The currently accepted model explaining the infection cycle holds that the transmitting vectors are blood-suckingarthropods and the reservoir hosts are mammals. Immediately after infection, the bacteria colonize a primary niche, the endothelial cells. Every five days, some of the Bartonella bacteria in the endothelial cells are released into the blood stream, where they infect erythrocytes. The bacteria then invade a phagosomal membrane inside the erythrocytes, where they multiply until they reach a critical population density. At this point, they simply wait until they are taken up with the erythrocytes by a blood-sucking arthropod.

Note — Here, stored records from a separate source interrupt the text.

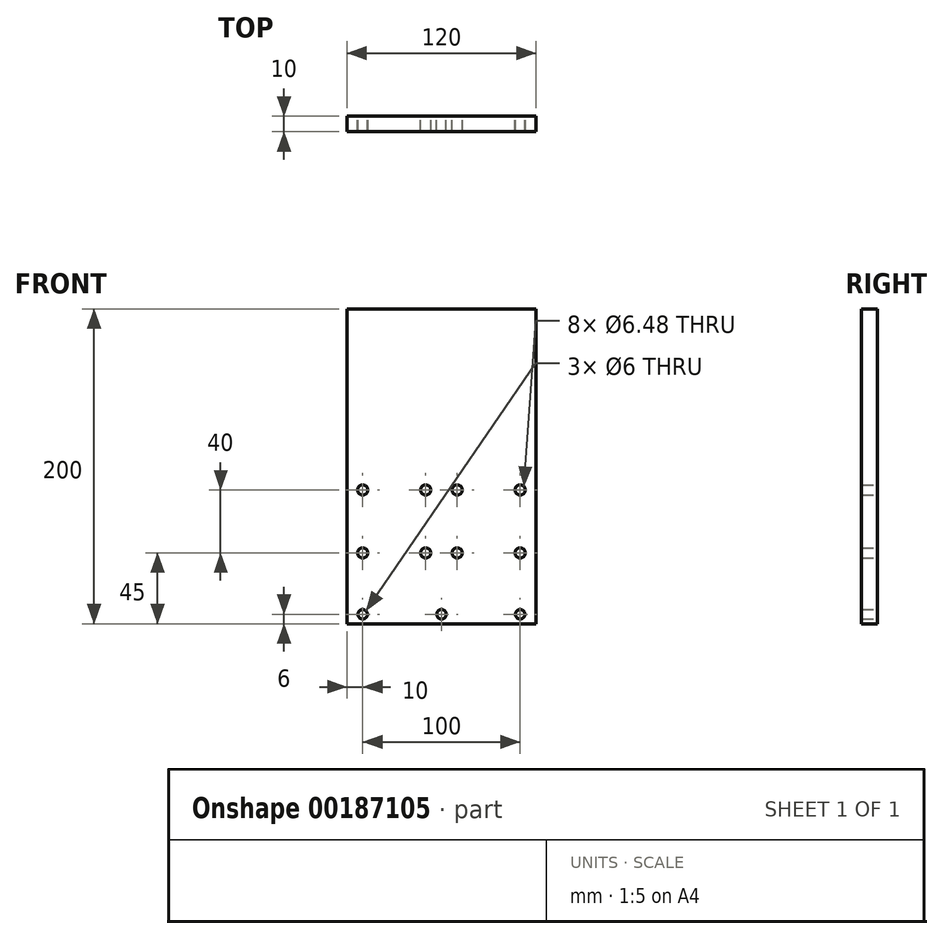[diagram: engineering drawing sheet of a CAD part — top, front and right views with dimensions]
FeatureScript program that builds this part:
annotation { "Feature Type Name" : "Feature", "Feature Type Description" : "" }
export const myFeature = defineFeature(function(context is Context, id is Id, definition is map)
    precondition{}
    {
        {
            var Q0;
            Q0=qCreatedBy(makeId("Front.planeOp"),FACE);
            var sketch = newSketch(context, id + "F0", { "sketchPlane" : qUnion([Q0])});
            skLineSegment(sketch, "E0.bottom", {"start": v(60, -100) * mm, "end": v(-60, -100) * mm});
            skLineSegment(sketch, "E0.top", {"start": v(60, 100) * mm, "end": v(-60, 100) * mm});
            skLineSegment(sketch, "E0.left", {"start": v(60, -100) * mm, "end": v(60, 100) * mm});
            skLineSegment(sketch, "E0.right", {"start": v(-60, -100) * mm, "end": v(-60, 100) * mm});
            skPoint(sketch, "E0.middle", {"position": v(0, 0) * mm});
            skCircle(sketch, "E1", {"center": v(-50, -15) * mm, "radius": 3.24 * mm});
            skCircle(sketch, "E2", {"center": v(-10, -15) * mm, "radius": 3.24 * mm});
            skCircle(sketch, "E3", {"center": v(-10, -55) * mm, "radius": 3.24 * mm});
            skCircle(sketch, "E4", {"center": v(-50, -55) * mm, "radius": 3.24 * mm});
            skCircle(sketch, "E5", {"center": v(10, -55) * mm, "radius": 3.24 * mm});
            skCircle(sketch, "E6", {"center": v(10, -15) * mm, "radius": 3.24 * mm});
            skCircle(sketch, "E7", {"center": v(50, -15) * mm, "radius": 3.24 * mm});
            skCircle(sketch, "E8", {"center": v(50, -55) * mm, "radius": 3.24 * mm});
            skCircle(sketch, "E9", {"center": v(-50, -94) * mm, "radius": 3 * mm});
            skCircle(sketch, "E10", {"center": v(0, -94) * mm, "radius": 3 * mm});
            skCircle(sketch, "E11", {"center": v(50, -94) * mm, "radius": 3 * mm});
            skSolve(sketch);
        }
        {
            var Q0;
            Q0=makeQuery(id+"F0.imprint","IMPRINT",FACE,{"disambiguationData":[TD([[makeQuery(id+"F0.imprint","IMPRINT",EDGE,{"derivedFrom":sQuery(id+"F0.wireOp",EDGE,"E0.bottom")}),-1.0]])]});
            extrude(context, id + "F1", {"entities" : qUnion([Q0]), "depth" : 10 * mm});
        }
    });
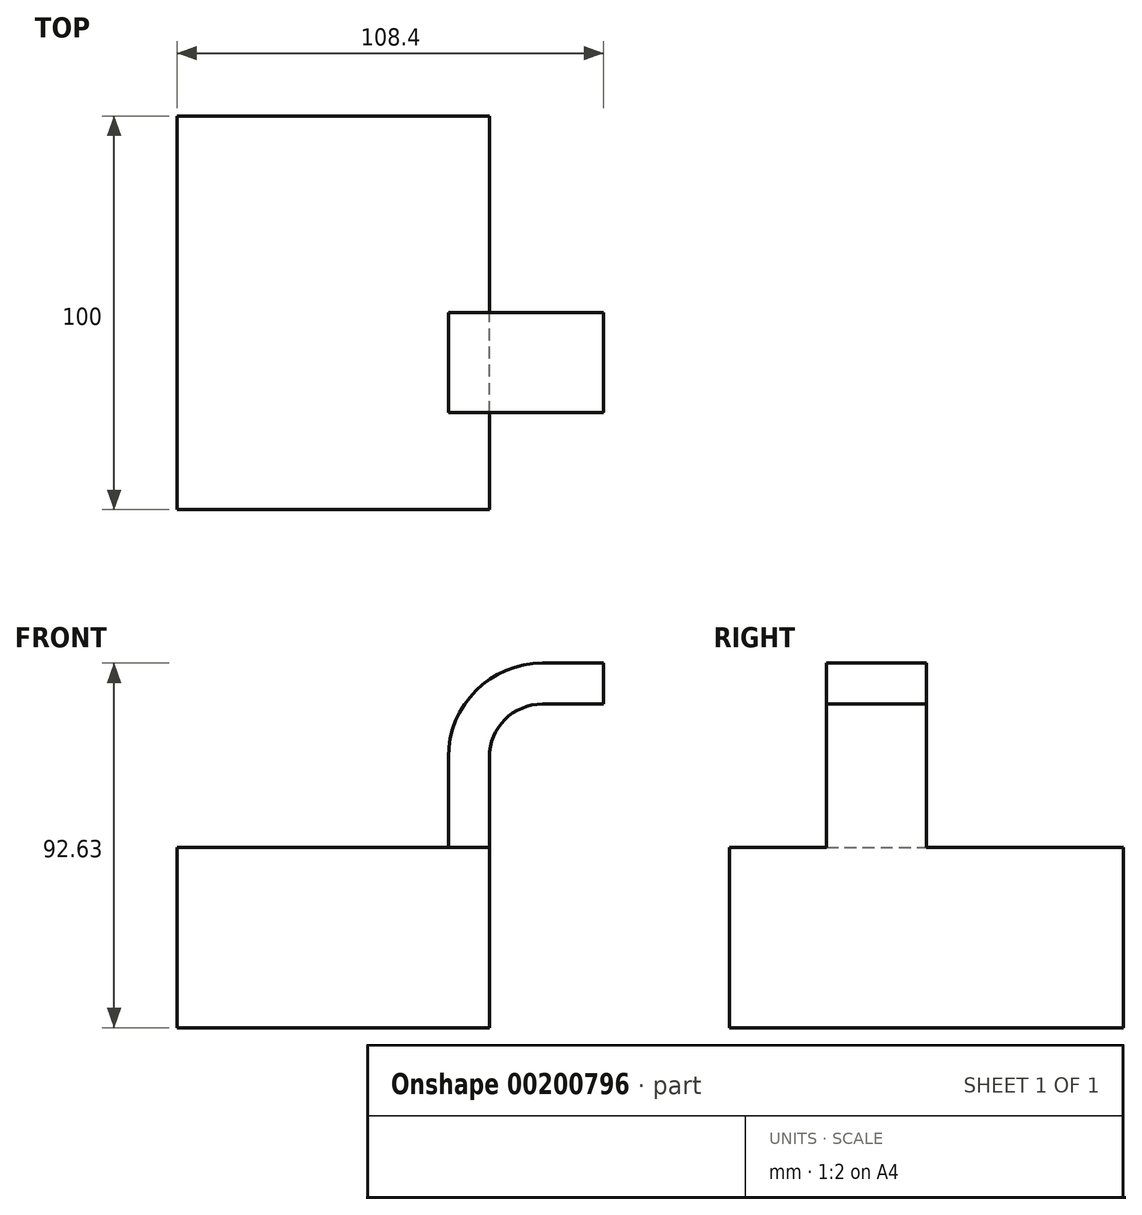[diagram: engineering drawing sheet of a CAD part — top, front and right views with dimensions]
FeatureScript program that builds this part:
annotation { "Feature Type Name" : "Feature", "Feature Type Description" : "" }
export const myFeature = defineFeature(function(context is Context, id is Id, definition is map)
    precondition{}
    {
        {
            var Q0;
            Q0=qCreatedBy(makeId("Front.planeOp"),FACE);
            var sketch = newSketch(context, id + "F0", { "sketchPlane" : qUnion([Q0])});
            skLineSegment(sketch, "E0.bottom", {"start": v(39.68, 22.9) * mm, "end": v(-39.68, 22.9) * mm});
            skLineSegment(sketch, "E0.top", {"start": v(39.68, -22.9) * mm, "end": v(-39.68, -22.9) * mm});
            skLineSegment(sketch, "E0.left", {"start": v(39.68, 22.9) * mm, "end": v(39.68, -22.9) * mm});
            skLineSegment(sketch, "E0.right", {"start": v(-39.68, 22.9) * mm, "end": v(-39.68, -22.9) * mm});
            skPoint(sketch, "E0.middle", {"position": v(0, 0) * mm});
            skLineSegment(sketch, "E1.bottom", {"start": v(68.72, 51.95) * mm, "end": v(103.08, 51.95) * mm});
            skLineSegment(sketch, "E1.top", {"start": v(68.72, 74.85) * mm, "end": v(103.08, 74.85) * mm});
            skLineSegment(sketch, "E1.left", {"start": v(68.72, 51.95) * mm, "end": v(68.72, 74.85) * mm});
            skLineSegment(sketch, "E1.right", {"start": v(103.08, 51.95) * mm, "end": v(103.08, 74.85) * mm});
            skLineSegment(sketch, "E2", {"start": v(39.68, 22.9) * mm, "end": v(39.68, 45.81) * mm});
            skArc(sketch, "E3", {"start": v(39.68, 45.81) * mm, "mid": v(43.63, 55.35) * mm, "end": v(53.17, 59.3) * mm});
            skLineSegment(sketch, "E4", {"start": v(53.17, 59.3) * mm, "end": v(85.12, 59.3) * mm});
            skLineSegment(sketch, "E5.0", {"start": v(53.17, 69.72) * mm, "end": v(85.12, 69.72) * mm});
            skArc(sketch, "E5.1", {"start": v(29.26, 45.81) * mm, "mid": v(36.26, 62.72) * mm, "end": v(53.17, 69.72) * mm});
            skLineSegment(sketch, "E5.2", {"start": v(29.26, 22.9) * mm, "end": v(29.26, 45.81) * mm});
            skLineSegment(sketch, "E6", {"start": v(85.12, 69.72) * mm, "end": v(85.12, 59.3) * mm});
            skFitSpline(sketch, "E7", {"points": [v(-39.68, 22.9) * mm, v(68.72, 74.85) * mm], "startDerivative": vector(2.27, 115.76) * mm, "endDerivative": vector(105.57, 1.62) * mm});
            skSolve(sketch);
        }
        {
            var Q0;
            Q0=makeQuery(id+"F0.imprint","IMPRINT",FACE,{"disambiguationData":[TD([[makeQuery(id+"F0.imprint","IMPRINT",EDGE,{"derivedFrom":sQuery(id+"F0.wireOp",EDGE,"E0.top")}),-1.0]])]});
            extrude(context, id + "F1", {"entities" : qUnion([Q0]), "endBound" : BoundingType.SYMMETRIC, "depth" : 100 * mm});
        }
        {
            var Q0;
            {var subQ1=sQuery(id+"F0.wireOp",EDGE,"E2");Q0=makeQuery(id+"F0.imprint","IMPRINT",FACE,{"disambiguationData":[TD([[makeQuery(id+"F0.imprint","IMPRINT",EDGE,{"derivedFrom":subQ1}),1.0]])]});}
            extrude(context, id + "F2", {"entities" : qUnion([Q0]), "operationType" : NewBodyOperationType.ADD, "depth" : 25.4 * mm});
        }
        {
            var Q0;
            {var subQ0=sQuery(id+"F0.wireOp",EDGE,"E5.1");Q0=makeQuery(id+"F0.imprint","IMPRINT",FACE,{"disambiguationData":[TD([[makeQuery(id+"F0.imprint","IMPRINT",EDGE,{"derivedFrom":subQ0}),1.0]])]});}
            extrude(context, id + "F3", {"entities" : qUnion([Q0]), "operationType" : NewBodyOperationType.ADD, "depth" : 12.7 * mm});
        }
    });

Though some studies have found "no definitive evidence of transmission by a tick to a vertebrate host," Bartonella species are well-known to be transmissible to both animals and humans through various other vectors, such as fleas, lice, and sand flies. Recent studies have shown a strong correlation between tick exposure and bartonellosis, including human bartonellosis. Bartonella bacteria are associated with cat-scratch disease, but a study in 2010 concluded, "Clinicians should be aware that . . . a history of an animal scratch or bite is not necessary for disease transmission."  All current Bartonella species identified in canines are human pathogens.
Bartonella infections are remarkable in the wide range of symptoms they can produce. The course of the diseases (acute or chronic) and the underlying pathologies are highly variable.
Treatment is dependent on which species or strain of Bartonella is found in a given patient. While Bartonella species are susceptible to a number of standard antibiotics in vitro — macrolides and tetracycline, for example — the efficacy of antibiotic treatment in immunocompetent individuals is uncertain. Immunocompromised patients should be treated with antibiotics because they are particularly susceptible to systemic disease and bacteremia. Drugs of particular effectiveness include trimethoprim-sulfamethoxazole, gentamicin, ciprofloxacin, and rifampin; B. henselae is generally resistant to penicillin, amoxicillin, and nafcillin.